● Records shown
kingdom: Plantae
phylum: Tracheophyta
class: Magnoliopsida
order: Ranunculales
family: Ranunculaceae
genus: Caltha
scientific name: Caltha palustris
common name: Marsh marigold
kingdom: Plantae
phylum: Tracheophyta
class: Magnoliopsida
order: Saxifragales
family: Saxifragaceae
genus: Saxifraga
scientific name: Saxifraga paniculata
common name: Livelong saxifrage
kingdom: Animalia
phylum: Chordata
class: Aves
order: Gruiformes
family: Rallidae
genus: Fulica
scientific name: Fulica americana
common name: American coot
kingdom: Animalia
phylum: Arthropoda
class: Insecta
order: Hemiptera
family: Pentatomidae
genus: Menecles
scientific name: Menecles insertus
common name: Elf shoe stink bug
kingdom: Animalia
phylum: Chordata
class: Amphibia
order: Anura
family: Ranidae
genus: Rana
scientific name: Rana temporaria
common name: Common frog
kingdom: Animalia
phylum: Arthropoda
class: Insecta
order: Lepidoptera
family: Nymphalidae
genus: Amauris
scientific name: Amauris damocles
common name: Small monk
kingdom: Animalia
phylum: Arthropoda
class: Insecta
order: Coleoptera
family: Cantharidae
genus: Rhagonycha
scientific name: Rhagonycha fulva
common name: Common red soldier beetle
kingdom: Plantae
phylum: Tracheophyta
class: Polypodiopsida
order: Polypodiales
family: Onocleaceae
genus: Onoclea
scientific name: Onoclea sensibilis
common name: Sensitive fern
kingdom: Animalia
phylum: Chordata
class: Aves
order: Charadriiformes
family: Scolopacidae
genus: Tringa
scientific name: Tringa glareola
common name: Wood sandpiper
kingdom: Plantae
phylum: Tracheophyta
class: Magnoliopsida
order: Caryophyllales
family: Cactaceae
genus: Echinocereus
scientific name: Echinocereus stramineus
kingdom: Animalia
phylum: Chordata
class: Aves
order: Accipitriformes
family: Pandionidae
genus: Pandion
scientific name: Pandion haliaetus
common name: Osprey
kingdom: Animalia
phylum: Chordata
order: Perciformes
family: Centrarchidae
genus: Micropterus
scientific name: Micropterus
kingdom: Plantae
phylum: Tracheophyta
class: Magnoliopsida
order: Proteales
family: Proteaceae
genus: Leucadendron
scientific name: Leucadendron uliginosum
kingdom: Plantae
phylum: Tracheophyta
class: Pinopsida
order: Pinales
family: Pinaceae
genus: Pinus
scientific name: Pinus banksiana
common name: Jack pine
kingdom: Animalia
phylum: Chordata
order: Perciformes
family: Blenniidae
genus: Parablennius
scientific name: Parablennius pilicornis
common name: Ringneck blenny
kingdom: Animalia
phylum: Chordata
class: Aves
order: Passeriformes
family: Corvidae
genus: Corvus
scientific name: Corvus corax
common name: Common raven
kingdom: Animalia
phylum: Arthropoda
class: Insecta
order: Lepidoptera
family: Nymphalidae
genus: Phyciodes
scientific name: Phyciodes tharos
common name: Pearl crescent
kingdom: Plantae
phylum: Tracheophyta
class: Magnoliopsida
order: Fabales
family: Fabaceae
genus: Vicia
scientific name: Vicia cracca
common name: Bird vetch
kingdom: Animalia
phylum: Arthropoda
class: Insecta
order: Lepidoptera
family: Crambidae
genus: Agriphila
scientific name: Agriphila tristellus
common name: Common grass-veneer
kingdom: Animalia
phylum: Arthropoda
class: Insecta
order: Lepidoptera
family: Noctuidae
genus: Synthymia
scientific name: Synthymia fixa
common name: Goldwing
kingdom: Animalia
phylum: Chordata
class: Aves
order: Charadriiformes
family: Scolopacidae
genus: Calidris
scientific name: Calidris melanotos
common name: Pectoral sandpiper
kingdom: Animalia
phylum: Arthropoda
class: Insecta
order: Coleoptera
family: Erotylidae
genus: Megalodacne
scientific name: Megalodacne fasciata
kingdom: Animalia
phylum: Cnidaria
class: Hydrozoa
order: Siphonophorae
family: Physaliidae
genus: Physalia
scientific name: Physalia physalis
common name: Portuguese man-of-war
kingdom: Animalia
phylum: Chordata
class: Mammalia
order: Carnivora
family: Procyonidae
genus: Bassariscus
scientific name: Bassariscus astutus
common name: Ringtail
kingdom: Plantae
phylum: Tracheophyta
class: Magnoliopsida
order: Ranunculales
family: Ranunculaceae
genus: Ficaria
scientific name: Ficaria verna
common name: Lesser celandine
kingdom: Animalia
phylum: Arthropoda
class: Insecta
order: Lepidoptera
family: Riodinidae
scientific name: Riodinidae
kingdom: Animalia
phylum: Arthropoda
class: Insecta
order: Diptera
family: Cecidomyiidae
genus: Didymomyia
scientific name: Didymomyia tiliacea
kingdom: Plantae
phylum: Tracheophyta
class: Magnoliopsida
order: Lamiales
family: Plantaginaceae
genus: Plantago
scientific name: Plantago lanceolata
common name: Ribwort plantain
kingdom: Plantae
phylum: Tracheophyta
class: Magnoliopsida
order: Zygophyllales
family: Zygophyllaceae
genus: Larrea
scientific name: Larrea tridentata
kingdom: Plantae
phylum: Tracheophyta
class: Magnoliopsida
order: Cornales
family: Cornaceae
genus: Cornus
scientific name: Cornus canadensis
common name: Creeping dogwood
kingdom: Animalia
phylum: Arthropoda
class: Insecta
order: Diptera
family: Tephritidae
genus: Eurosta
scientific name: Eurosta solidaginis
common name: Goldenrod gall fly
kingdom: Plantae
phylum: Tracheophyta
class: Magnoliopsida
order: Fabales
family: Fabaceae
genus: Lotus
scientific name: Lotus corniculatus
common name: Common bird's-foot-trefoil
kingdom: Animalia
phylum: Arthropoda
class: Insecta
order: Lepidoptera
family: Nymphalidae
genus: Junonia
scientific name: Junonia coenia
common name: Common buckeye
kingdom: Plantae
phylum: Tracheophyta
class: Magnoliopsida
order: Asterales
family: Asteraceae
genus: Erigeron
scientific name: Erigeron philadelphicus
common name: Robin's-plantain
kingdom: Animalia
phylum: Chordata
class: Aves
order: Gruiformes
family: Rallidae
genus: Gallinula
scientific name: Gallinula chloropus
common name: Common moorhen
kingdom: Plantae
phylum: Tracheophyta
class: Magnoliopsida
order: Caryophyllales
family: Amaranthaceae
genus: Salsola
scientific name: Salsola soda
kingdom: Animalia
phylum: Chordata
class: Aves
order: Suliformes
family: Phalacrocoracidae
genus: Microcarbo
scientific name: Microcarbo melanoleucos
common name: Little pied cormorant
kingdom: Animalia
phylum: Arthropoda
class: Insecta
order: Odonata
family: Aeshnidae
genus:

● Instruction
Set out all the lines above as a numbered list, leaving out any blank lines.

● Result
1. kingdom: Plantae
2. phylum: Tracheophyta
3. class: Magnoliopsida
4. order: Ranunculales
5. family: Ranunculaceae
6. genus: Caltha
7. scientific name: Caltha palustris
8. common name: Marsh marigold
9. kingdom: Plantae
10. phylum: Tracheophyta
11. class: Magnoliopsida
12. order: Saxifragales
13. family: Saxifragaceae
14. genus: Saxifraga
15. scientific name: Saxifraga paniculata
16. common name: Livelong saxifrage
17. kingdom: Animalia
18. phylum: Chordata
19. class: Aves
20. order: Gruiformes
21. family: Rallidae
22. genus: Fulica
23. scientific name: Fulica americana
24. common name: American coot
25. kingdom: Animalia
26. phylum: Arthropoda
27. class: Insecta
28. order: Hemiptera
29. family: Pentatomidae
30. genus: Menecles
31. scientific name: Menecles insertus
32. common name: Elf shoe stink bug
33. kingdom: Animalia
34. phylum: Chordata
35. class: Amphibia
36. order: Anura
37. family: Ranidae
38. genus: Rana
39. scientific name: Rana temporaria
40. common name: Common frog
41. kingdom: Animalia
42. phylum: Arthropoda
43. class: Insecta
44. order: Lepidoptera
45. family: Nymphalidae
46. genus: Amauris
47. scientific name: Amauris damocles
48. common name: Small monk
49. kingdom: Animalia
50. phylum: Arthropoda
51. class: Insecta
52. order: Coleoptera
53. family: Cantharidae
54. genus: Rhagonycha
55. scientific name: Rhagonycha fulva
56. common name: Common red soldier beetle
57. kingdom: Plantae
58. phylum: Tracheophyta
59. class: Polypodiopsida
60. order: Polypodiales
61. family: Onocleaceae
62. genus: Onoclea
63. scientific name: Onoclea sensibilis
64. common name: Sensitive fern
65. kingdom: Animalia
66. phylum: Chordata
67. class: Aves
68. order: Charadriiformes
69. family: Scolopacidae
70. genus: Tringa
71. scientific name: Tringa glareola
72. common name: Wood sandpiper
73. kingdom: Plantae
74. phylum: Tracheophyta
75. class: Magnoliopsida
76. order: Caryophyllales
77. family: Cactaceae
78. genus: Echinocereus
79. scientific name: Echinocereus stramineus
80. kingdom: Animalia
81. phylum: Chordata
82. class: Aves
83. order: Accipitriformes
84. family: Pandionidae
85. genus: Pandion
86. scientific name: Pandion haliaetus
87. common name: Osprey
88. kingdom: Animalia
89. phylum: Chordata
90. order: Perciformes
91. family: Centrarchidae
92. genus: Micropterus
93. scientific name: Micropterus
94. kingdom: Plantae
95. phylum: Tracheophyta
96. class: Magnoliopsida
97. order: Proteales
98. family: Proteaceae
99. genus: Leucadendron
100. scientific name: Leucadendron uliginosum
101. kingdom: Plantae
102. phylum: Tracheophyta
103. class: Pinopsida
104. order: Pinales
105. family: Pinaceae
106. genus: Pinus
107. scientific name: Pinus banksiana
108. common name: Jack pine
109. kingdom: Animalia
110. phylum: Chordata
111. order: Perciformes
112. family: Blenniidae
113. genus: Parablennius
114. scientific name: Parablennius pilicornis
115. common name: Ringneck blenny
116. kingdom: Animalia
117. phylum: Chordata
118. class: Aves
119. order: Passeriformes
120. family: Corvidae
121. genus: Corvus
122. scientific name: Corvus corax
123. common name: Common raven
124. kingdom: Animalia
125. phylum: Arthropoda
126. class: Insecta
127. order: Lepidoptera
128. family: Nymphalidae
129. genus: Phyciodes
130. scientific name: Phyciodes tharos
131. common name: Pearl crescent
132. kingdom: Plantae
133. phylum: Tracheophyta
134. class: Magnoliopsida
135. order: Fabales
136. family: Fabaceae
137. genus: Vicia
138. scientific name: Vicia cracca
139. common name: Bird vetch
140. kingdom: Animalia
141. phylum: Arthropoda
142. class: Insecta
143. order: Lepidoptera
144. family: Crambidae
145. genus: Agriphila
146. scientific name: Agriphila tristellus
147. common name: Common grass-veneer
148. kingdom: Animalia
149. phylum: Arthropoda
150. class: Insecta
151. order: Lepidoptera
152. family: Noctuidae
153. genus: Synthymia
154. scientific name: Synthymia fixa
155. common name: Goldwing
156. kingdom: Animalia
157. phylum: Chordata
158. class: Aves
159. order: Charadriiformes
160. family: Scolopacidae
161. genus: Calidris
162. scientific name: Calidris melanotos
163. common name: Pectoral sandpiper
164. kingdom: Animalia
165. phylum: Arthropoda
166. class: Insecta
167. order: Coleoptera
168. family: Erotylidae
169. genus: Megalodacne
170. scientific name: Megalodacne fasciata
171. kingdom: Animalia
172. phylum: Cnidaria
173. class: Hydrozoa
174. order: Siphonophorae
175. family: Physaliidae
176. genus: Physalia
177. scientific name: Physalia physalis
178. common name: Portuguese man-of-war
179. kingdom: Animalia
180. phylum: Chordata
181. class: Mammalia
182. order: Carnivora
183. family: Procyonidae
184. genus: Bassariscus
185. scientific name: Bassariscus astutus
186. common name: Ringtail
187. kingdom: Plantae
188. phylum: Tracheophyta
189. class: Magnoliopsida
190. order: Ranunculales
191. family: Ranunculaceae
192. genus: Ficaria
193. scientific name: Ficaria verna
194. common name: Lesser celandine
195. kingdom: Animalia
196. phylum: Arthropoda
197. class: Insecta
198. order: Lepidoptera
199. family: Riodinidae
200. scientific name: Riodinidae
201. kingdom: Animalia
202. phylum: Arthropoda
203. class: Insecta
204. order: Diptera
205. family: Cecidomyiidae
206. genus: Didymomyia
207. scientific name: Didymomyia tiliacea
208. kingdom: Plantae
209. phylum: Tracheophyta
210. class: Magnoliopsida
211. order: Lamiales
212. family: Plantaginaceae
213. genus: Plantago
214. scientific name: Plantago lanceolata
215. common name: Ribwort plantain
216. kingdom: Plantae
217. phylum: Tracheophyta
218. class: Magnoliopsida
219. order: Zygophyllales
220. family: Zygophyllaceae
221. genus: Larrea
222. scientific name: Larrea tridentata
223. kingdom: Plantae
224. phylum: Tracheophyta
225. class: Magnoliopsida
226. order: Cornales
227. family: Cornaceae
228. genus: Cornus
229. scientific name: Cornus canadensis
230. common name: Creeping dogwood
231. kingdom: Animalia
232. phylum: Arthropoda
233. class: Insecta
234. order: Diptera
235. family: Tephritidae
236. genus: Eurosta
237. scientific name: Eurosta solidaginis
238. common name: Goldenrod gall fly
239. kingdom: Plantae
240. phylum: Tracheophyta
241. class: Magnoliopsida
242. order: Fabales
243. family: Fabaceae
244. genus: Lotus
245. scientific name: Lotus corniculatus
246. common name: Common bird's-foot-trefoil
247. kingdom: Animalia
248. phylum: Arthropoda
249. class: Insecta
250. order: Lepidoptera
251. family: Nymphalidae
252. genus: Junonia
253. scientific name: Junonia coenia
254. common name: Common buckeye
255. kingdom: Plantae
256. phylum: Tracheophyta
257. class: Magnoliopsida
258. order: Asterales
259. family: Asteraceae
260. genus: Erigeron
261. scientific name: Erigeron philadelphicus
262. common name: Robin's-plantain
263. kingdom: Animalia
264. phylum: Chordata
265. class: Aves
266. order: Gruiformes
267. family: Rallidae
268. genus: Gallinula
269. scientific name: Gallinula chloropus
270. common name: Common moorhen
271. kingdom: Plantae
272. phylum: Tracheophyta
273. class: Magnoliopsida
274. order: Caryophyllales
275. family: Amaranthaceae
276. genus: Salsola
277. scientific name: Salsola soda
278. kingdom: Animalia
279. phylum: Chordata
280. class: Aves
281. order: Suliformes
282. family: Phalacrocoracidae
283. genus: Microcarbo
284. scientific name: Microcarbo melanoleucos
285. common name: Little pied cormorant
286. kingdom: Animalia
287. phylum: Arthropoda
288. class: Insecta
289. order: Odonata
290. family: Aeshnidae
291. genus:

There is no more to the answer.